Trata-se de um prémio patrocinado pela Fundação para a Ciência e a Tecnologia e pela União Latina, que visa promover a língua portuguesa como suporte de comunicação científica e técnica.

As menções honrosas foram para três outras obras científicas, uma das quais A Origem do Homem e a Selecção Sexual, de Charles Darwin, da mesma editora, e com tradução de Susana A. M. Varela.

O prémio tem o valor de 7500 euros e será entregue na Fundação Calouste Gulbenkian, no próximo dia 25, por ocasião do Encontro Internacional de Língua Portuguesa e Culturas Lusófonas num universo globalizado, que se insere nas Comemorações do Centenário da República Portuguesa.

Este galardão conta com a colaboração do Ministério da Cultura, através da Direcção Geral do Livro e das Bibliotecas, da Associação Portuguesa de Tradutores e da Representação da Comissão Europeia em Portugal.

14.9.10

Livraria da Relógio D'Água, Assírio e Alvim e Cotovia na Fábrica do Braço de Prata


CONVITE


As editoras Assirio&Alvim, Cotovia e Relógio D’Água associam-se à Fábrica do Braço de Prata para construir uma livraria especializada em ciências humanas. Os catálogos destas três editoras independentes estarão disponíveis de forma exaustiva em uma sala comum. Todas as outras salas serão ocupadas com os livros e revistas das outras editoras de língua portuguesa (nas áreas da filosofia, antropologia, sociologia, direito, economia, linguística, psicologia, ciências cognitivas, teoria da literatura ou história). Duas salas só dedicadas a saldos e livros em segunda-mão, e duas outras para seminários e cinema, garantem que a Livraria do Braço de Prata será também um lugar para surpresas, nostalgias e invenções.

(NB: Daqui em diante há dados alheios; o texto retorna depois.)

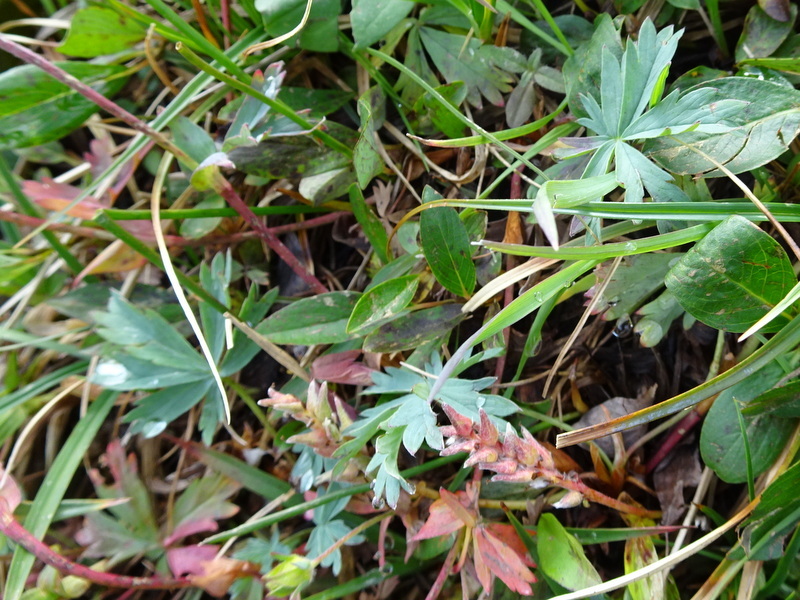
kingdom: Plantae
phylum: Tracheophyta
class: Magnoliopsida
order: Rosales
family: Rosaceae
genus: Potentilla
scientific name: Potentilla glaucophylla
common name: Blue-leaved cinquefoil
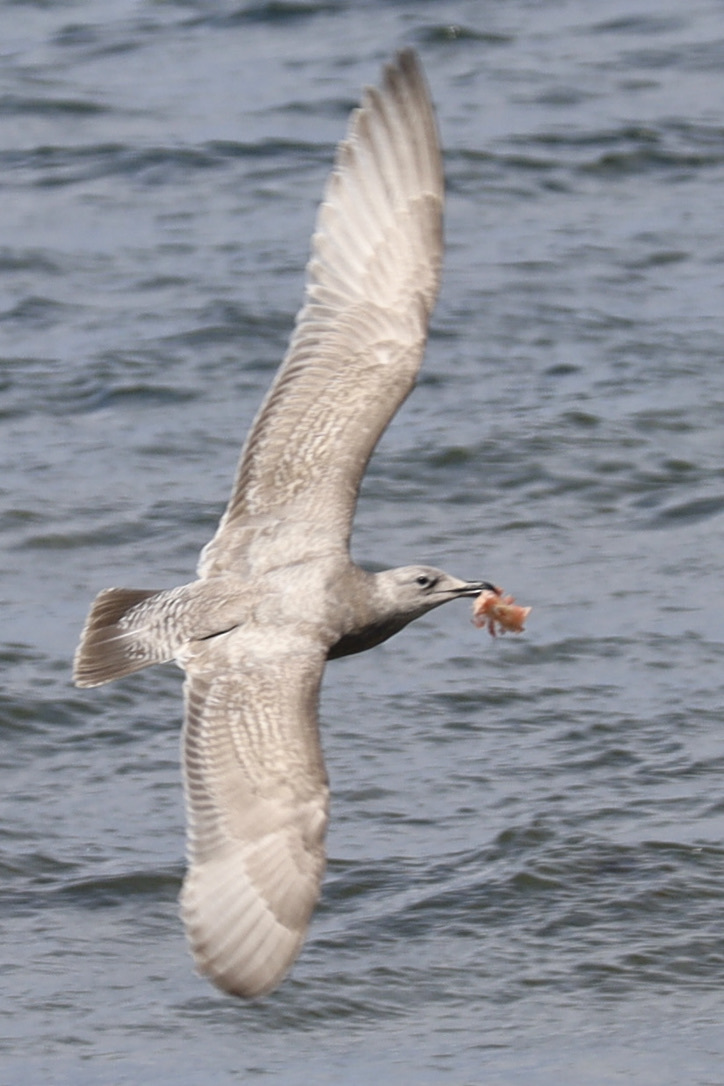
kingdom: Animalia
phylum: Chordata
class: Aves
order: Charadriiformes
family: Laridae
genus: Larus
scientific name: Larus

A festa de inauguração será no próximo dia 30 de Setembro, às 22h. Para além dos concertos de Daniel Schvetz e das Bandas (In)Motion e Grupo Normal, oferecemos um cocktail e, apenas para esse dia, 15 títulos com desconto de 20 por cento. A entrada é livre.


7.9.10

Emily Dickinson e Ana Luísa Amaral na Atual e no Ípsilon


«Trata-se, claro está, de uma iniciativa extremamente meritória. Alguns dos poemas de Dickinson adquirem aqui um fulgor inusitado e recordam-nos que Ana Luísa Amaral é também ela um poeta.»
[Manuel de Freitas, Atual, 21 de Agosto de 2010]

 
 
«Seria ocioso inventariar os méritos do trabalho de Ana Luísa Amaral, nele incluídos, além da magnífica tradução, o posfácio e o cuidado "editorial": cronologia, recepção de Dickinson em Portugal, bibliografia e índices. As bolandas que o espólio sofreu até ser doado em 1950 à Universidade de Harvard são minuciosamente descritas e fundamentadas no posfácio.»